Machine Learning Methods for Wastewater Treatment Plants

Modern wastewater treatment plants base their biological processes on advanced control systems which ensure compliance with discharge limits and minimize energy consumption by responding to information from on-line probes. The correct probe readings are particularly crucial for intermittent aeration controllers, which rely on real-time measurements of ammonia and oxygen in biological tanks. These data are an important resource for developing artificial intelligence algorithms that can identify process or sensor anomalies. However, using anomaly detection and classification algorithms in real-time wastewater treatment is challenging due to the multiclass and imbalanced nature of the problem, the difficulty in obtaining labeled data from real plants, and the complex and interdependent mechanisms that govern biological processes. This thesis introduces a solution that uses machine learning to detect anomalies within wastewater treatment plants, focusing on activated sludge compartments and systems that utilize intermittent aeration based on ammonia and oxygen measurements. The study analyzes the main anomalies that may arise in such systems (including both sensor inaccuracies and process-related issues), explores the features that can enable their detection using only common available measurements, and develops a multiclass classification model and suitable post-processing and automation strategies.
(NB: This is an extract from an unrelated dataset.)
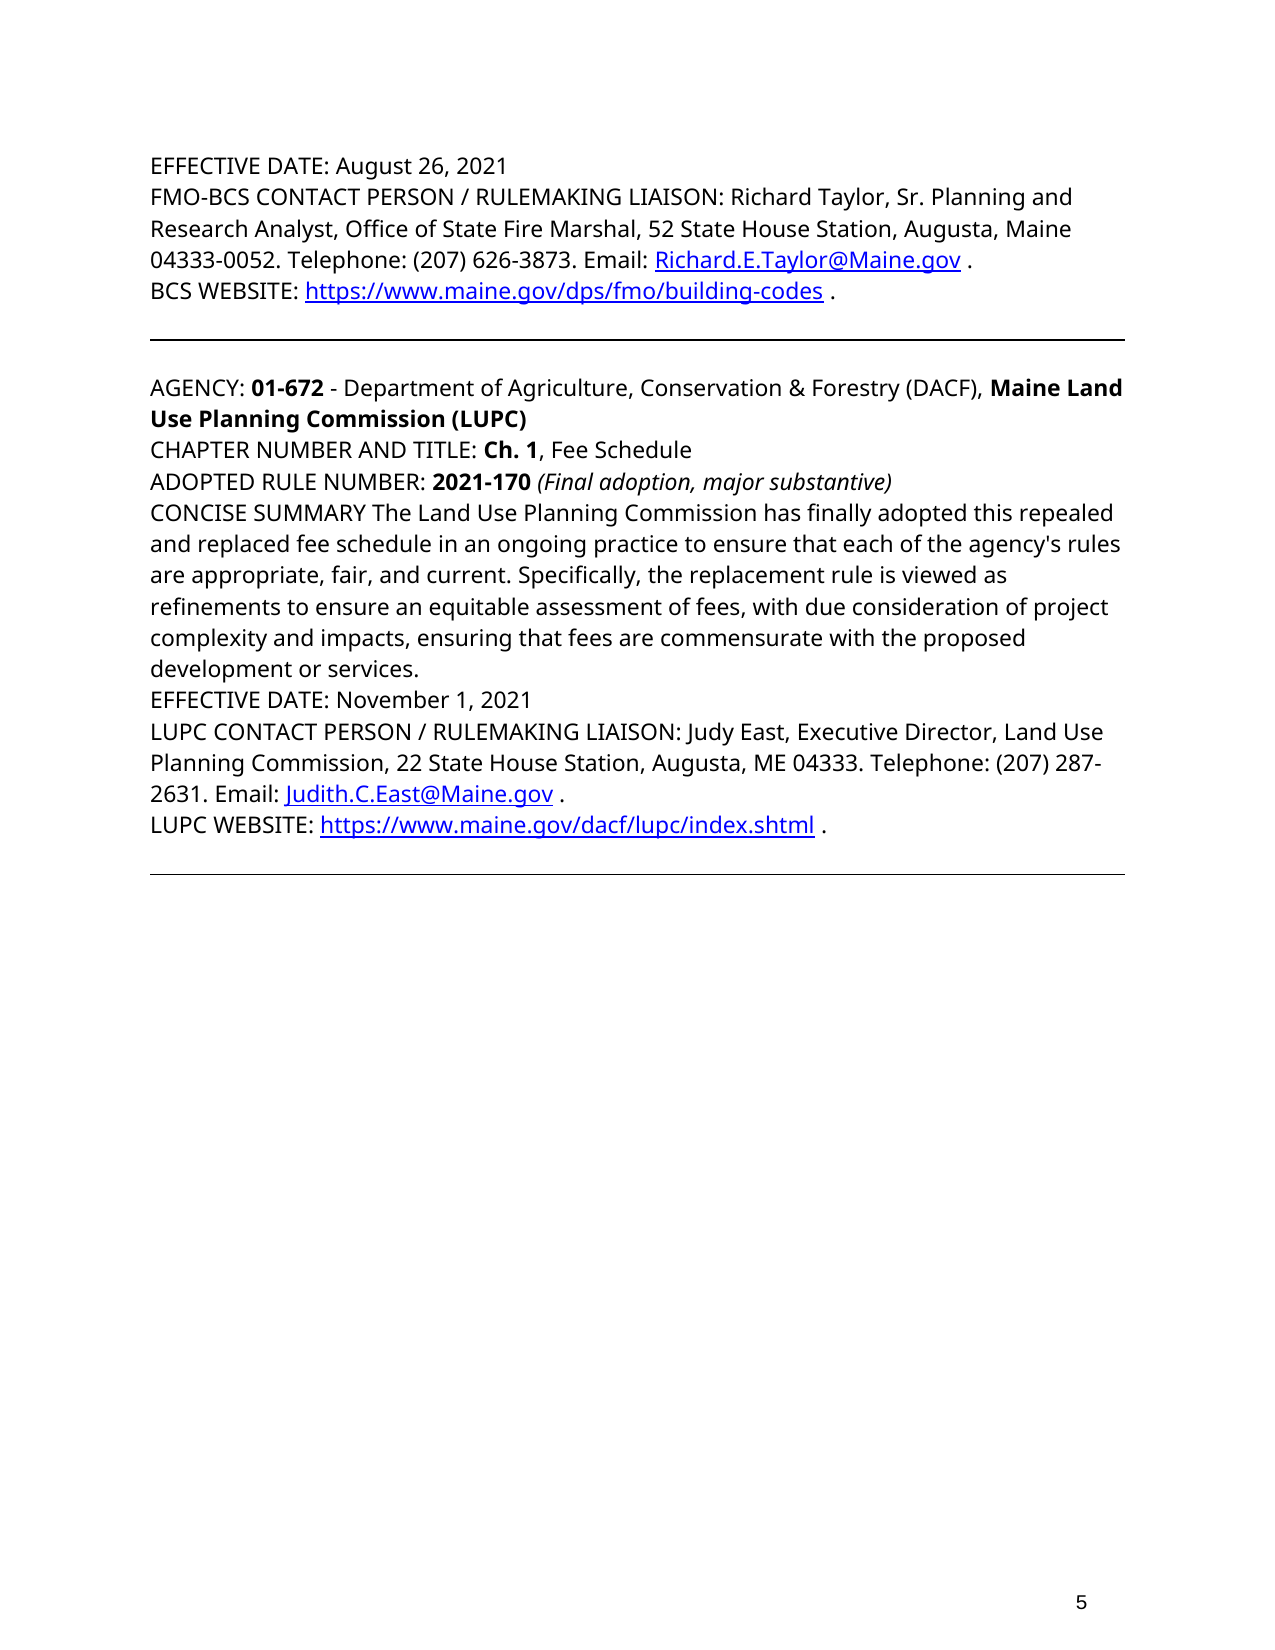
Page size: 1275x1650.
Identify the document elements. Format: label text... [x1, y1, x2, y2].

Among the tested models, the best-performing were tree-based algorithms, particularly gradient boosting methods such as LightGBM. This model was implemented in real plants as a Decision Support System that can alert plant operators, and subsequently integrated into a new aeration controller that automatically reacts to events without the need of operator intervention, improving operational efficiency and reaching a recall of 82% and a precision of 75%. To address the scarcity of labeled data, an active learning methodology was employed, specifically uncertainty sampling, to iteratively select the most informative samples for annotation. This approach enabled efficient model adaptation to new plants with minimal labeling effort. Tests on operational plants showed significant improvements in anomaly detection, reducing labeling time and achieving optimal performance with only 6% of labeled data.